Attorneys for Texas say study of voter ID law flawed
WASHINGTON (Reuters) - Attorneys for Texas on Thursday cited the appearance of former President George W. Bush's name on a list of Texas residents who would supposedly be ineligible to vote in the state under a law requiring voters to show photo identification as evidence a Harvard University study of the measure was deeply flawed.
In a federal trial over the law, which has been blocked by the Obama administration, the lawyers for Texas argued the fact that Bush was on the list even though he certainly has a federal ID, showed the study wildly overestimated the number of Texas voters who would be unable to vote under the measure.
Texas lawyers told the court they also found the names of two members of the state legislature on the list.
Bush is among some 1.5 million Texas citizens whose names are listed in the study as failing to meet the eligibility requirements of the law, lawyers said at the trial.
The study by Harvard government professor Stephen Ansolabehere is a key piece of evidence presented by President Barack Obama's administration to back its contention the law will make it more difficult for minorities to vote.
"George Walker Bush," Adam Mortara, a lawyer for Texas, read from the list of supposedly ineligible voters in the study. "The former president."
Testifying as an expert witness during the trial, Ansolabehere acknowledged Bush was on the list but could not explain why he might be ineligible.
Texas officials argue the law will deter fraud, which they say is a problem in the state. The Justice Department cited the landmark 1965 Voting Rights Act in blocking the law in March.
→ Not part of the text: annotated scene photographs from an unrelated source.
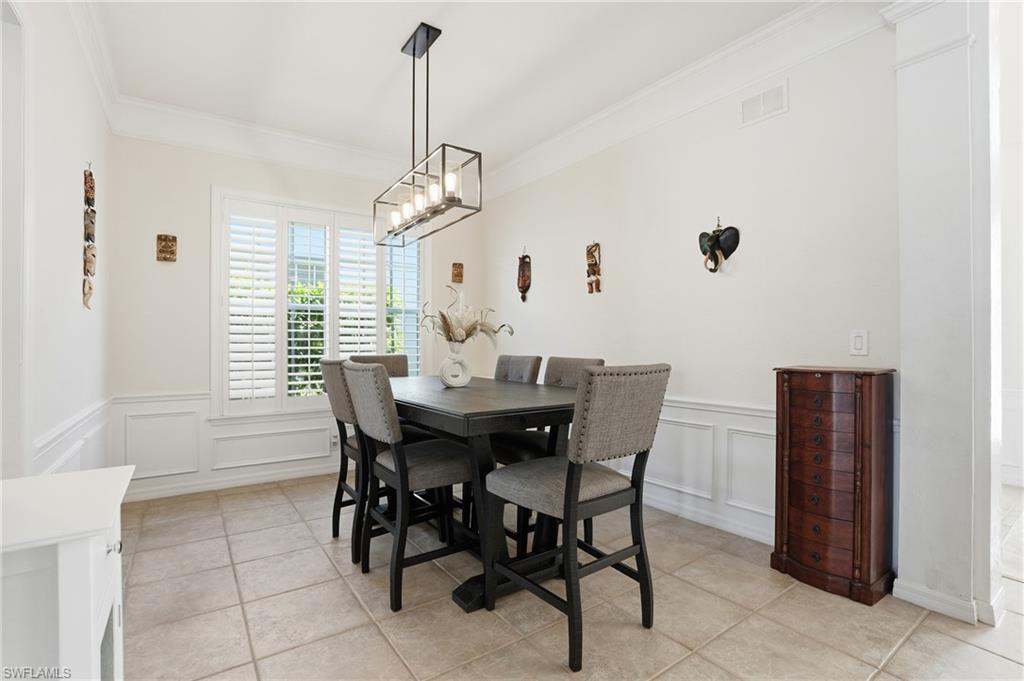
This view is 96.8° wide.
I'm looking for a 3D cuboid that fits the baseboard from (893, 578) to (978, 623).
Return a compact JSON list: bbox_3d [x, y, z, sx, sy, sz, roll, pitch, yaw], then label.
[{"bbox_3d":[1.879,1.148,2.028,0.020,0.100,0.274,1,-1,-36],"label":"baseboard"}]

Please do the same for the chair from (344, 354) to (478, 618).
[{"bbox_3d":[-0.459,0.650,2.291,0.610,1.075,0.510,1,-1,-35],"label":"chair"}]

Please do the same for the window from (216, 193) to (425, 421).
[{"bbox_3d":[-1.650,-0.286,4.199,1.812,1.784,0.100,1,-1,-36],"label":"window"}]

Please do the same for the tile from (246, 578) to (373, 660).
[{"bbox_3d":[-0.894,1.189,1.982,0.450,0.012,0.450,1,-1,-36],"label":"tile"}]

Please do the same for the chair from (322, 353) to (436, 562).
[{"bbox_3d":[-0.771,0.657,2.738,0.610,1.075,0.510,1,-1,-35],"label":"chair"}]

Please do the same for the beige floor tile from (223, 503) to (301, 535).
[{"bbox_3d":[-1.684,1.198,3.073,0.450,0.012,0.450,1,-1,-36],"label":"beige floor tile"}]

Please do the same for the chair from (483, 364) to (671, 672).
[{"bbox_3d":[0.267,0.645,1.936,0.510,1.075,0.610,1,-1,-35],"label":"chair"}]

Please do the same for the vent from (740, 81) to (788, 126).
[{"bbox_3d":[1.475,-1.388,2.678,0.015,0.192,0.285,1,-1,-35],"label":"vent"}]

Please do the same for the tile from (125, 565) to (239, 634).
[{"bbox_3d":[-1.528,1.188,2.100,0.450,0.012,0.450,1,-1,-36],"label":"tile"}]

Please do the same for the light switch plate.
[{"bbox_3d":[1.745,0.017,2.284,0.008,0.119,0.072,1,-1,-35],"label":"light switch plate"}]

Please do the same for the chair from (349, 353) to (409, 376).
[{"bbox_3d":[-0.934,0.661,3.550,0.480,1.080,0.610,1,-1,-36],"label":"chair"}]

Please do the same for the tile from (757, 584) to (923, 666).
[{"bbox_3d":[1.376,1.188,1.938,0.450,0.010,0.450,1,-1,-35],"label":"tile"}]

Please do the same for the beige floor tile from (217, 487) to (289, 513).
[{"bbox_3d":[-1.946,1.210,3.453,0.450,0.010,0.450,1,-1,-35],"label":"beige floor tile"}]

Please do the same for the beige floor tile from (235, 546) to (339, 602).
[{"bbox_3d":[-1.159,1.192,2.349,0.450,0.012,0.450,1,-1,-36],"label":"beige floor tile"}]

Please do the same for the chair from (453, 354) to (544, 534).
[{"bbox_3d":[-0.163,0.663,3.177,0.610,1.075,0.510,1,-1,-35],"label":"chair"}]

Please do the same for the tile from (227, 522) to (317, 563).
[{"bbox_3d":[-1.423,1.199,2.716,0.450,0.010,0.450,1,-1,-35],"label":"tile"}]

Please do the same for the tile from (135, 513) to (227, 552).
[{"bbox_3d":[-2.049,1.201,2.837,0.450,0.010,0.450,1,-1,-35],"label":"tile"}]

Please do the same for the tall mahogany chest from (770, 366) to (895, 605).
[{"bbox_3d":[1.585,0.668,2.282,0.300,1.040,0.445,1,-1,-35],"label":"tall mahogany chest"}]

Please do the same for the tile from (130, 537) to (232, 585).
[{"bbox_3d":[-1.791,1.191,2.467,0.450,0.012,0.450,1,-1,-36],"label":"tile"}]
The trial is the first challenge to the federal government's power to block such a voter ID law since Democratic President Obama took office in January 2009. Texas hopes its case against the government will lead to the Supreme Court striking down the Voting Rights Act as obsolete.
The U.S. government has presented evidence during the week it says shows many blacks and Hispanics would be disenfranchised by the law.
The three-judge panel of the U.S. District Court for the District of Columbia will not allow the law to take effect if it finds it will harm minority voters worse than the general voting public. A decision is expected by late summer.
Under the blocked Texas measure, voters would be required to show photo identification such as a driver's license or passport. Existing Texas law mandates that voters show a voter registration card, which does not have a photo, or an acceptable alternative, such as a driver's license or a utility bill.
Obtaining a photo ID can be difficult, particularly for minorities, federal lawyers said, because of the time and occasional costs necessary.
The two sides have provided sharply conflicting studies on whether the law harms minority voters.
Seventeen states have passed some version of a law requiring voters to present photo ID at the polls. The Justice Department has also blocked a South Carolina law, citing the Voting Rights Act, but the challenge has yet to reach the courts.
The Texas lawsuit for approval of the voter identification law is: State of Texas v. Holder in U.S. District Court for the District of Columbia, No. 12-cv-128. The judicial panel is composed of Appeals Judge David Tatel, District Judge Robert Wilkins and District Judge Rosemary Collyer.